> _EXTRACT_

◇ ◇ ◇ ◇ ◇ ◇ ◇

Particle methods for stochastic optimal control problems

Abstract

When dealing with numerical solution of stochastic optimal control problems, stochastic dynamic programming is the natural framework. In order to try to overcome the so-called curse of dimensionality, the stochastic programming school promoted another approach based on scenario trees which can be seen as the combination of Monte Carlo sampling ideas on the one hand, and of a heuristic technique to handle causality (or nonanticipativeness) constraints on the other hand.

However, if one considers that the solution of a stochastic optimal control problem is a feedback law which relates control to state variables, the numerical resolution of the optimization problem over a scenario tree should be completed by a feedback synthesis stage in which, at each time step of the scenario tree, control values at nodes are plotted against corresponding state values to provide a first discrete shape of this feedback law from which a continuous function can be finally inferred. From this point of view, the scenario tree approach faces an important difficulty: at the first time stages (close to the tree root), there are a few nodes (or Monte-Carlo particles), and therefore a relatively scarce amount of information to guess a feedback law, but this information is generally of a good quality (that is, viewed as a set of control value estimates for some particular state values, it has a small variance because the future of those nodes is rich enough); on the contrary, at the final time stages (near the tree leaves), the number of nodes increases but the variance gets large because the future of each node gets poor (and sometimes even deterministic).

After this dilemma has been confirmed by numerical experiments, we have tried to derive new variational approaches. First of all, two different formulations of the essential constraint of nonanticipativeness are considered: one is called algebraic and the other one is called functional. Next, in both settings, we obtain optimality conditions for the corresponding optimal control problem. For the numerical resolution of those optimality conditions, an adaptive mesh discretization method is used in the state space in order to provide information for feedback synthesis. This mesh is naturally derived from a bunch of sample noise trajectories which need not to be put into the form of a tree prior to numerical resolution. In particular, an important consequence of this discrepancy with the scenario tree approach is that the same number of nodes (or points) are available from the beginning to the end of the time horizon. And this will be obtained without sacrifying the quality of the results (that is, the variance of the estimates). Results of experiments with a hydro-electric dam production management problem will be presented and will demonstrate the claimed improvements. A more realistic problem will also be presented in order to demonstrate the effectiveness of the method for high dimensional problems.

◇ ◇ ◇ ◇ ◇ ◇ ◇

> _RECORD SET_
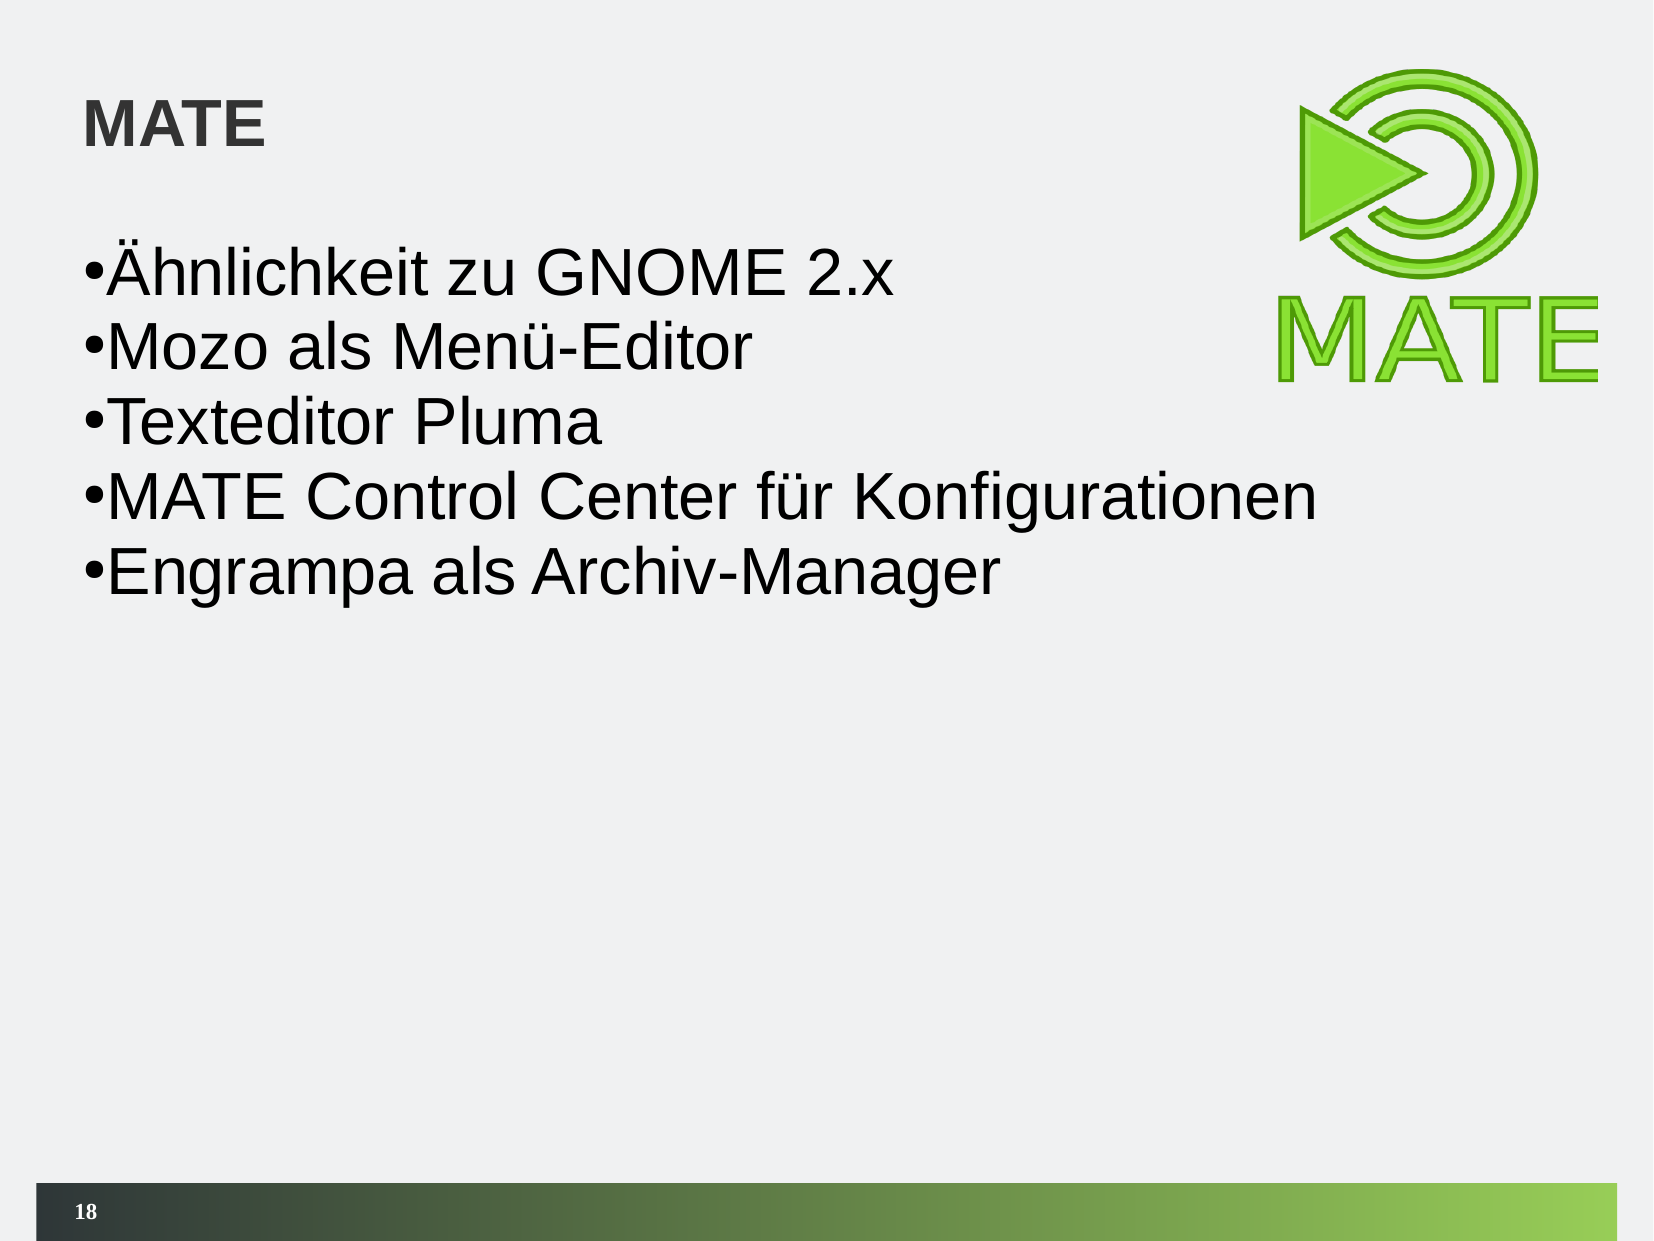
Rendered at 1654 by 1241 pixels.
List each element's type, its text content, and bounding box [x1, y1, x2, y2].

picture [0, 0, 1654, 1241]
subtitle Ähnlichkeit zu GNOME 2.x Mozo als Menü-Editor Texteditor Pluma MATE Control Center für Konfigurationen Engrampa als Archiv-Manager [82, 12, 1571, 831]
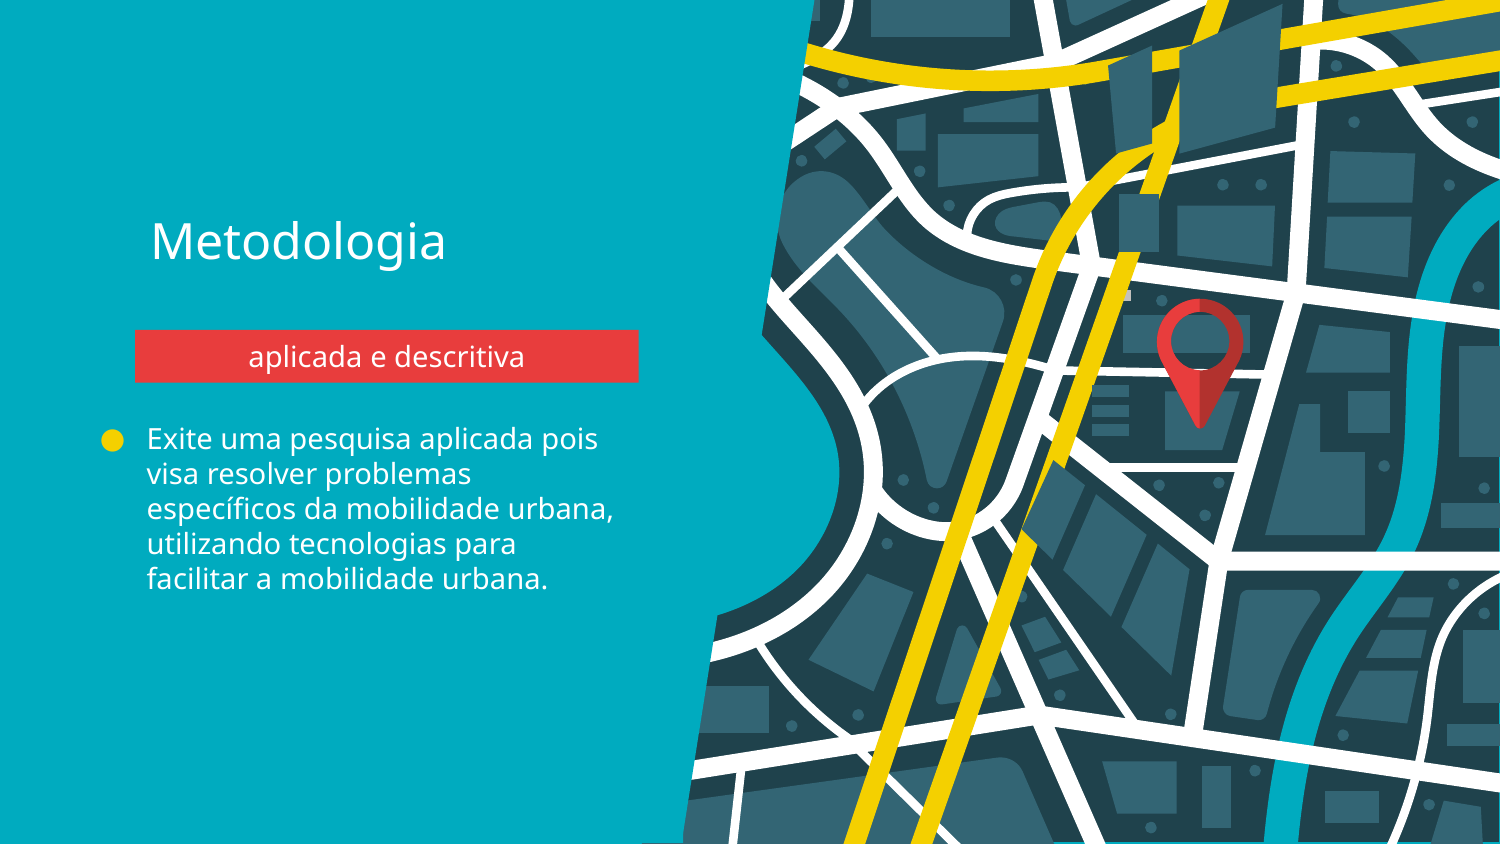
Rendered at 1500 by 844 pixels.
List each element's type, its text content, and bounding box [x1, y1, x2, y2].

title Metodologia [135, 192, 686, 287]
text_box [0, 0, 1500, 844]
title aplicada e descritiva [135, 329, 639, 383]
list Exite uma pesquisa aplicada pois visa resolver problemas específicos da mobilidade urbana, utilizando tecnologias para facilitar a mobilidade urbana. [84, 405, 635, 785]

◇ ◇ ◇ ◇ ◇ ◇ ◇

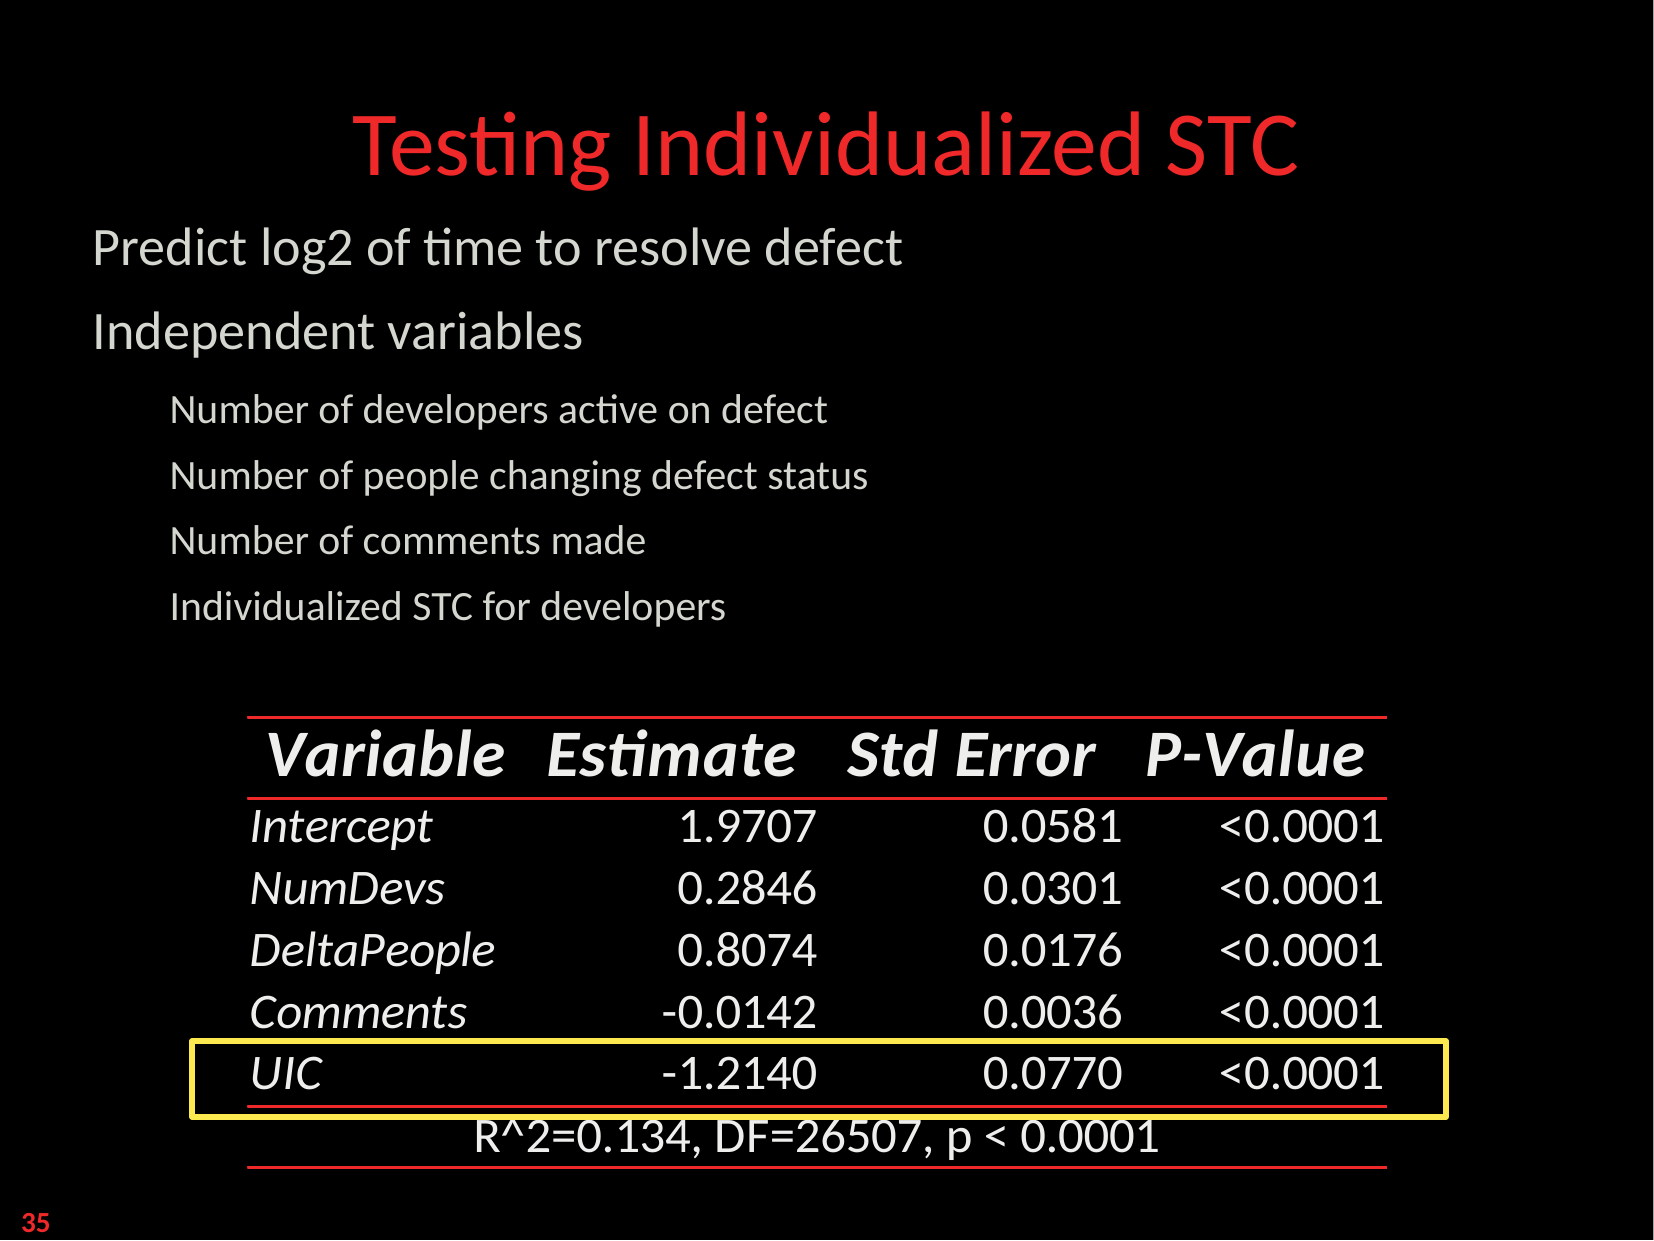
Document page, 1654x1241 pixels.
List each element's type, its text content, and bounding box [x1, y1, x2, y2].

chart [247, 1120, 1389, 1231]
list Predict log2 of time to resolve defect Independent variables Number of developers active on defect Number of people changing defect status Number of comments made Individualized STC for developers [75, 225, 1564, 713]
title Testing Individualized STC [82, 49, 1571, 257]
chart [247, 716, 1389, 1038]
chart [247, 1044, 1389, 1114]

◇ ◇ ◇ ◇ ◇ ◇ ◇

> _WHAT THE TASK REQUIRES_
After the material, copy out the part of the abstract on particle methods for stochastic optimal control, starting with "Particle methods for" and going on through "the other hand.".

> _OUTPUT FOR THIS TASK_
Particle methods for stochastic optimal control problems

Abstract

When dealing with numerical solution of stochastic optimal control problems, stochastic dynamic programming is the natural framework. In order to try to overcome the so-called curse of dimensionality, the stochastic programming school promoted another approach based on scenario trees which can be seen as the combination of Monte Carlo sampling ideas on the one hand, and of a heuristic technique to handle causality (or nonanticipativeness) constraints on the other hand.